10 Haziran 2010

çocuktan evvel ne yapardık 24 saatle?

Bazen kendimi dünyanın en şanslı insanı gibi hissediyorum. İkisine birden baktıkça, geceleri biri beşiğinde diğer ranzanın üstünde derin ve masum uyurken üstlerini örtüp birer öpücük çaldığımda, kalbim sıkışıyor sevinçten. Bazen de kendimi öylesine çaresiz ve bitmiş hissediyorum. Mesela baba şehir dışındayken biz üçümüz evde yalnızken sabaha karşı saat dörtte ikisinin de aynı anda uyanacağı tutuyor. Biri içeriden “anneee, korktuuum, geeel” diye inliyor diğerinin süt saati gelmiş bekleyemez. Bu tablo ufaklıklardan biri veya ikisi hasta olduğunda daha trajik oluyor tabii, bu hafif versiyonu.
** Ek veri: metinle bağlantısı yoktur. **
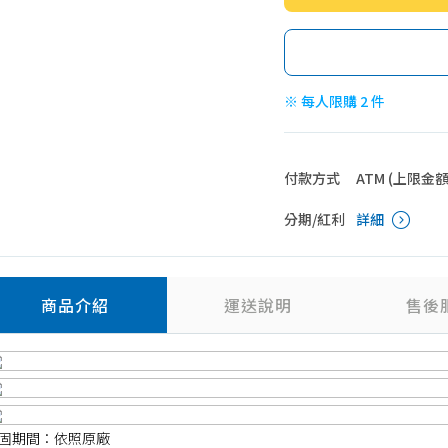
※ 每人限購 2 件
付款方式
ATM (上限金額 4
分期/紅利
詳細
商品介紹
運送說明
售後
固期間：依照原廠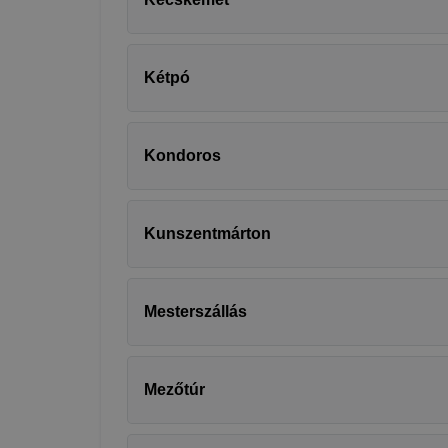
böngészőjé
Kétpó
Kondoros
Kunszentmárton
Mesterszállás
Mezőtúr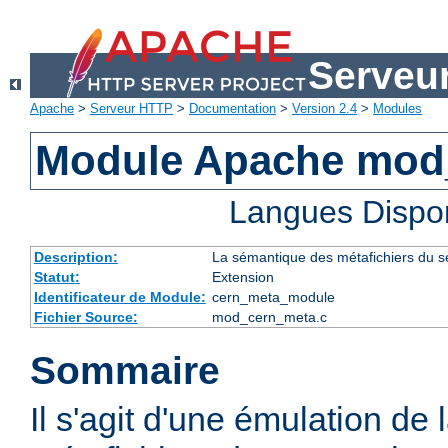
Serveu
Apache
>
Serveur HTTP
>
Documentation
>
Version 2.4
>
Modules
Module Apache mod
Langues Dispo
Description:
La sémantique des métafichiers du 
Statut:
Extension
Identificateur de Module:
cern_meta_module
Fichier Source:
mod_cern_meta.c
Sommaire
Il s'agit d'une émulation de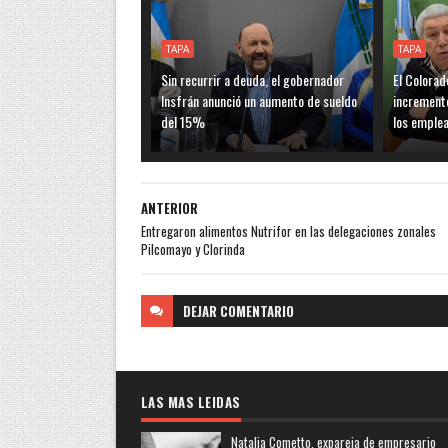
TAPA
TAPA
Sin recurrir a deuda, el gobernador
El Colorad
Insfrán anunció un aumento de sueldo
incremento
del 15%
los emple
ANTERIOR
Entregaron alimentos Nutrifor en las delegaciones zonales
Pilcomayo y Clorinda
DEJAR
COMENTARIO
LAS MAS LEIDAS
Natalia Cometto, expareja de empresario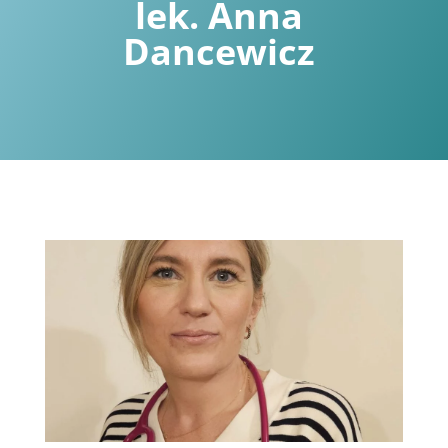
lek. Anna
Dancewicz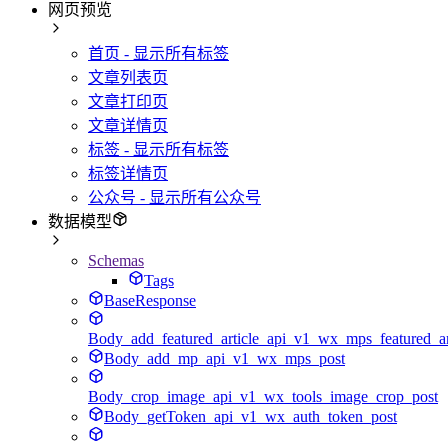
网页预览
首页 - 显示所有标签
文章列表页
文章打印页
文章详情页
标签 - 显示所有标签
标签详情页
公众号 - 显示所有公众号
数据模型
Schemas
Tags
BaseResponse
Body_add_featured_article_api_v1_wx_mps_featured_ar
Body_add_mp_api_v1_wx_mps_post
Body_crop_image_api_v1_wx_tools_image_crop_post
Body_getToken_api_v1_wx_auth_token_post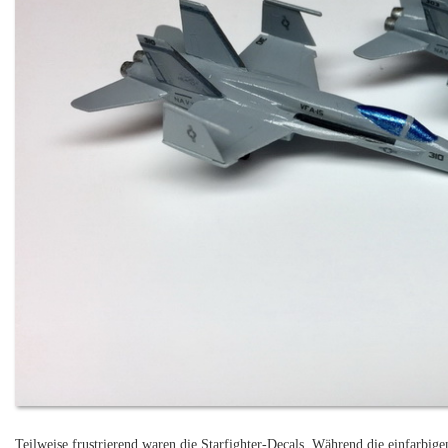
Teilweise frustrierend waren die Starfighter-Decals. Während die einfarbige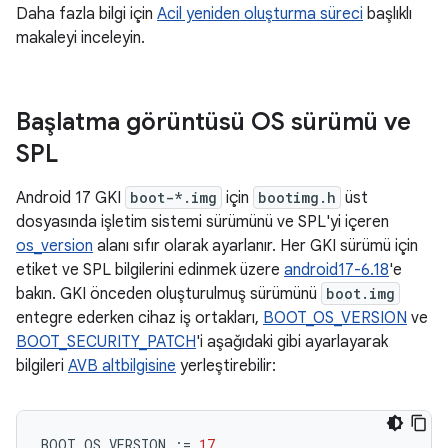
Daha fazla bilgi için
Acil yeniden oluşturma süreci
başlıklı
makaleyi inceleyin.
Başlatma görüntüsü OS sürümü ve
SPL
Android 17 GKI
boot-*.img
için
bootimg.h
üst
dosyasında işletim sistemi sürümünü ve SPL'yi içeren
os_version
alanı sıfır olarak ayarlanır. Her GKI sürümü için
etiket ve SPL bilgilerini edinmek üzere
android17-6.18
'e
bakın. GKI önceden oluşturulmuş sürümünü
boot.img
entegre ederken cihaz iş ortakları,
BOOT_OS_VERSION
ve
BOOT_SECURITY_PATCH
'i aşağıdaki gibi ayarlayarak
bilgileri
AVB altbilgisine
yerleştirebilir:
BOOT_OS_VERSION
:=
17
Veya bir Pazar günü, gün şöyle ilerliyor: sabahın köründe seri bir şekilde kalk, kahvaltı kur-topla, besle-uyut, ortalık topla, uyandı, veletleri gezdir oynat, öğle yemeği hazırla, softa kur, kaldır, uyut, uyumadı, gezdir, bir daha uyut, büyük muhakkak bir olay çıkarsın onun sinir bozukluğuyla uğraş, gazetelerin başlıklarına ayakta bak, evde tamir edilmesi gereken şeyleri yetmişinci kere kocaya hatırlat ve bunun akabinde hırlaş, her iki taraf da haklı olduğu için hırlaşma büyütülmesin kendi kendine sus otur, sonra bir bakmışsın aa saat 5:30 olmuş akşama yemeğe bir şey yok, herkesin sebze yemesi lazım, ama benim bacaklarım sızladı kanepeye yatıp gazete okumak istiyorum, aman ya bugün de dışarıdan söyleyelim, kızı yıka yatır, yemek faslı sonra oğlanı yıka yatır, kanepeye otur ve sız.
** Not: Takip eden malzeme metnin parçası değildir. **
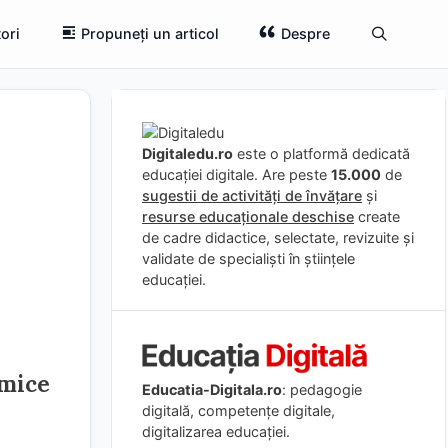
ori
Propuneți un articol
Despre
Digitaledu.ro
este o platformă dedicată
educației digitale. Are peste
15.000
de
sugestii de activități de învățare
și
resurse educaționale deschise
create
de cadre didactice, selectate, revizuite și
validate de specialiști în științele
educației.
emice
Educatia-Digitala.ro
: pedagogie
digitală, competențe digitale,
digitalizarea educației.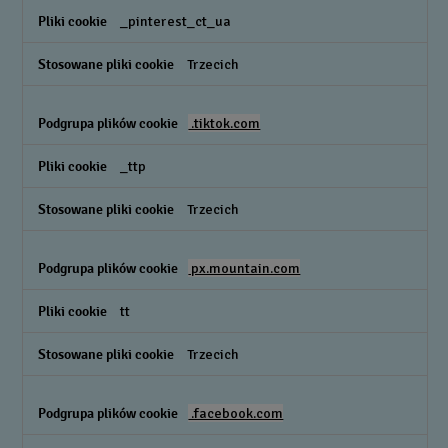
_pinterest_ct_ua
Trzecich
.tiktok.com
_ttp
Trzecich
px.mountain.com
tt
Trzecich
.facebook.com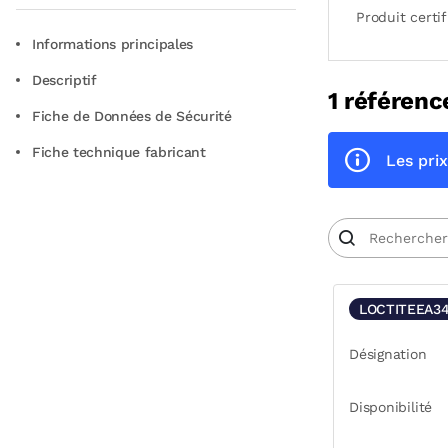
Produit certif
Informations principales
Descriptif
1 référenc
Fiche de Données de Sécurité
Fiche technique fabricant
Les prix
LOCTITEEA3
Désignation
Disponibilité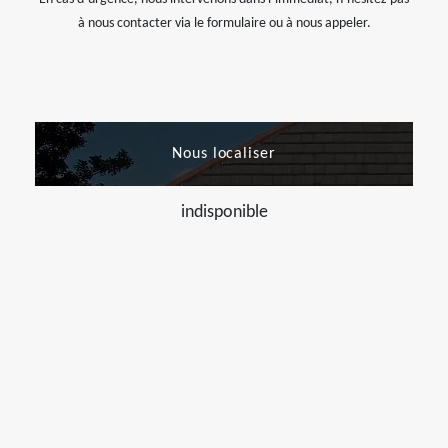
à nous contacter via le formulaire ou à nous appeler.
Nous localiser
indisponible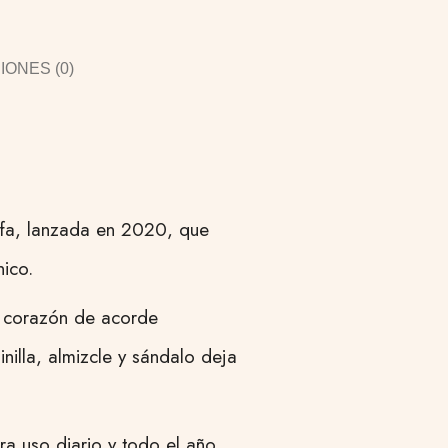
ONES (0)
ttafa, lanzada en 2020, que
nico.
El corazón de acorde
nilla, almizcle y sándalo deja
a uso diario y todo el año.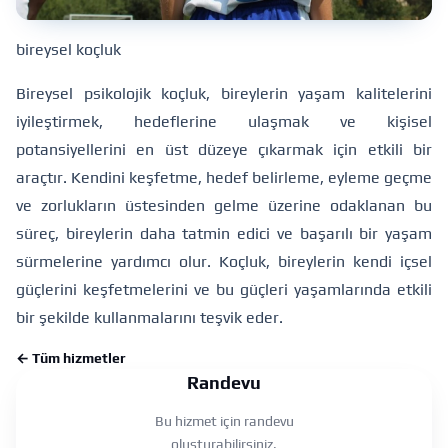
bireysel koçluk
Bireysel psikolojik koçluk, bireylerin yaşam kalitelerini
iyileştirmek, hedeflerine ulaşmak ve kişisel
potansiyellerini en üst düzeye çıkarmak için etkili bir
araçtır. Kendini keşfetme, hedef belirleme, eyleme geçme
ve zorlukların üstesinden gelme üzerine odaklanan bu
süreç, bireylerin daha tatmin edici ve başarılı bir yaşam
sürmelerine yardımcı olur. Koçluk, bireylerin kendi içsel
güçlerini keşfetmelerini ve bu güçleri yaşamlarında etkili
bir şekilde kullanmalarını teşvik eder.
← Tüm hizmetler
Randevu
Bu hizmet için randevu
oluşturabilirsiniz.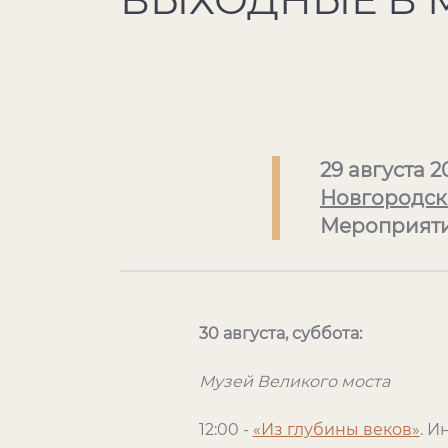
29 августа 2
Новгородск
Мероприят
30 августа, суббота:
Музей Великого моста
12:00 -
«Из глубины веков»
. И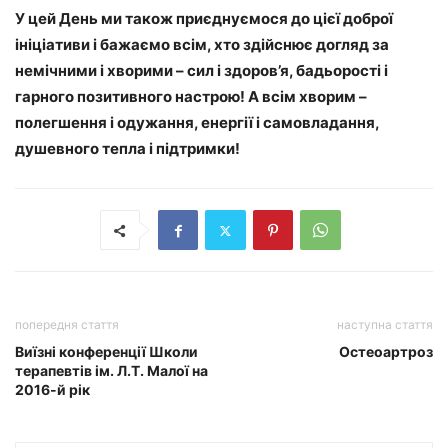
У цей День ми також приєднуємося до цієї доброї
ініціативи і бажаємо всім, хто здійснює догляд за
немічними і хворими – сил і здоров’я, бадьорості і
гарного позитивного настрою! А всім хворим –
полегшення і одужання, енергії і самовладання,
душевного тепла і підтримки!
попередня стаття
наступна стаття
Виїзні конференції Школи
Остеоартроз
терапевтів ім. Л.Т. Малої на
2016-й рік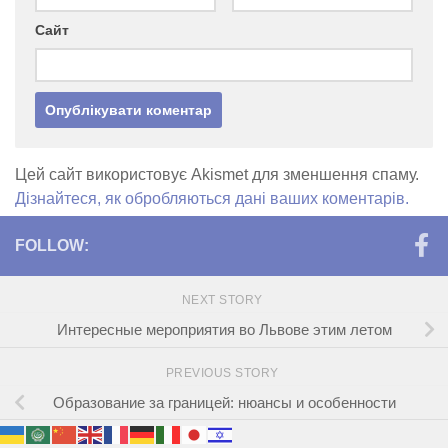
Сайт
Цей сайт використовує Akismet для зменшення спаму.
Дізнайтеся, як обробляються дані ваших коментарів.
FOLLOW:
NEXT STORY
Интересные мероприятия во Львове этим летом
PREVIOUS STORY
Образование за границей: нюансы и особенности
Bak bu kadar okullar okudun, iş güç sahibisin, dışarından bakan da seni bir adam sanır hala bir mikrodalga fırının, buzlukta her daim hazır köftelerin, soyulmuş doğranmış soğanların, ayıklanmış bekleyen sebzelerin yok. “Organization For Dummies” okumalısın.
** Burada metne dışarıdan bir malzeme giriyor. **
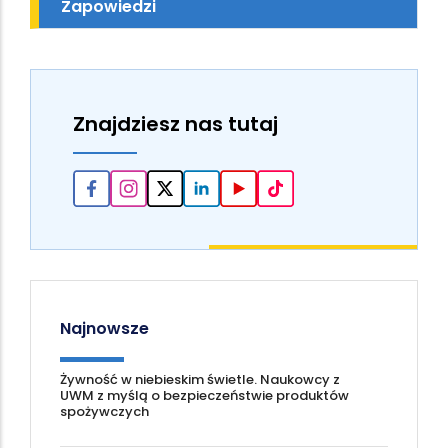
Zapowiedzi
Znajdziesz nas tutaj
Najnowsze
Żywność w niebieskim świetle. Naukowcy z
UWM z myślą o bezpieczeństwie produktów
spożywczych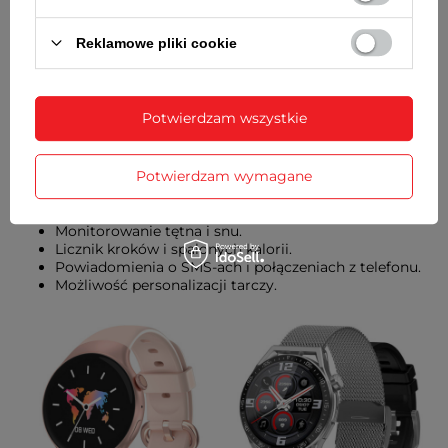
Zegarek Jordan Kerr P9007 IPG
PK damski cyrkonie 30 mm
Reklamowe pliki cookie
Nowoczesny smartwatch – asystent
zdrowia
Potwierdzam wszystkie
Dla mam aktywnych, które dbają o kondycję lub lubią być
zawsze „pod telefonem”, doskonałym wyborem będzie
Potwierdzam wymagane
smartwatch
. Współczesne urządzenia tego typu wyglądają
równie stylowm co tradycyjne czasomierze, a oferują:
Monitorowanie tętna i snu.
Licznik kroków i spalonych kalorii.
Powiadomienia o SMS-ach i połączeniach z telefonu.
Możliwość personalizacji tarczy.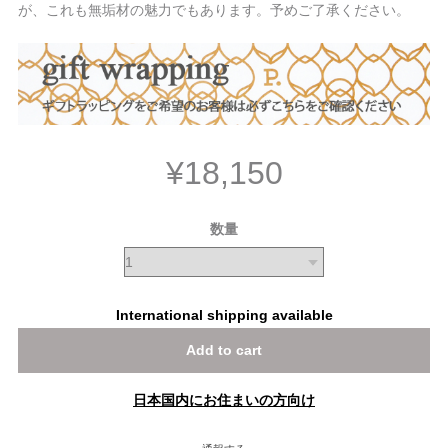
が、これも無垢材の魅力でもあります。予めご了承ください。
¥18,150
数量
International shipping available
Add to cart
日本国内にお住まいの方向け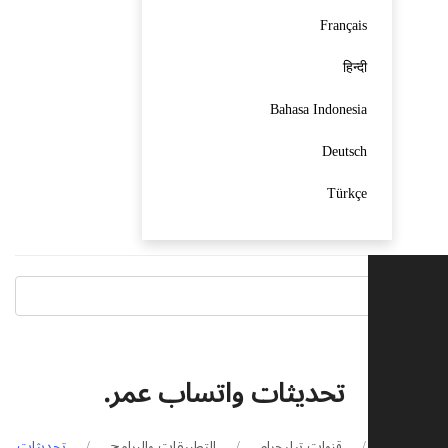
Français
हिन्दी
Bahasa Indonesia
Deutsch
Türkçe
تحديثات واتساب عمر.
الرئيسية
قنوات تيليجرام
التطبيقات والبرامج
تحديثات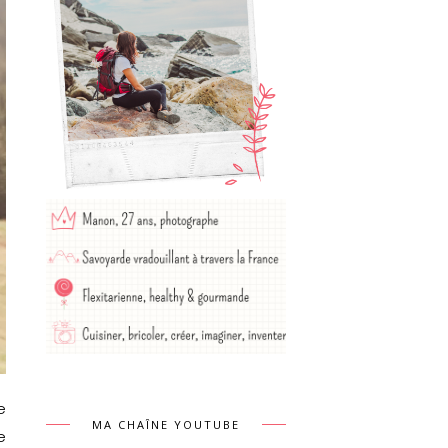
e
MA CHAÎNE YOUTUBE
e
Neyse ikinci çocuğun kolay gelmesinin sebeplerinden biri de büyüdüklerinde bunların biteceğini (yerine yenilerinin başlayacağını) bilmek. Fiziksel yorgunluğa dayanabiliyorum da eşimle beraber yaptığımız hiçbir şeyi yapamıyoruz artık ona bir çare bulamıyorum. Sinema, konser gibi aktivitelerimiz zaten birinci de bitmişti, arada cumartesileri gündüz oğlanı bakıcısına bırakıp motora binerdik veya birlikte bir yerlere giderdik, artık o da yok. Ah ne babaanne ne de anneanne bu şehirde yaşıyor, yoksa birini birine diğerini ötekine satıp şöyle motora binip sırf gitmek için gidesim var. Geçenlerde konuşuyorduk, bana hatırlaması bile tatil gibi geldi, çocuklardan önce neler yapıyorduk biz KOSKOCA 2 GÜNLÜK hafta sonuyla? Hafta içi akşamlarını zaten saymıyorum. Keşke daha çok şey yapsaymışız, keşke Paris’e evlendiğimiz ilk sene gitseymişiz, keşke ben motor ehliyetini daha önce alsaymışım, keşke festivalde daha çok film görseymişiz. Oğlan iki yaşından küçüktü galiba hatırlamıyorum, Morrisey gelmişti, bırakıp da gidemem diye biletler nerede kaçaymış ona bile bakmamıştım. Keşke bakıcısını çağırıp o konsere de gitseymişiz… Ne olacakmış yani bir gece de öyle uyusaymış. Aman zaten artık gözüm konser, film, kitap mitap görmüyor, hayatımı görev ifasına çevirdiğimden beri hiçbir şeyden zevk almaz oldum. Her faaliyet benim için “nasıl organize olunacak ve olası sonuçlarıyla baş edilecek” konusundan ibaret, enerjim yok. Yapmasan ölmem ya mantığıyla 34. yaşımı da böyle geçiriyorum.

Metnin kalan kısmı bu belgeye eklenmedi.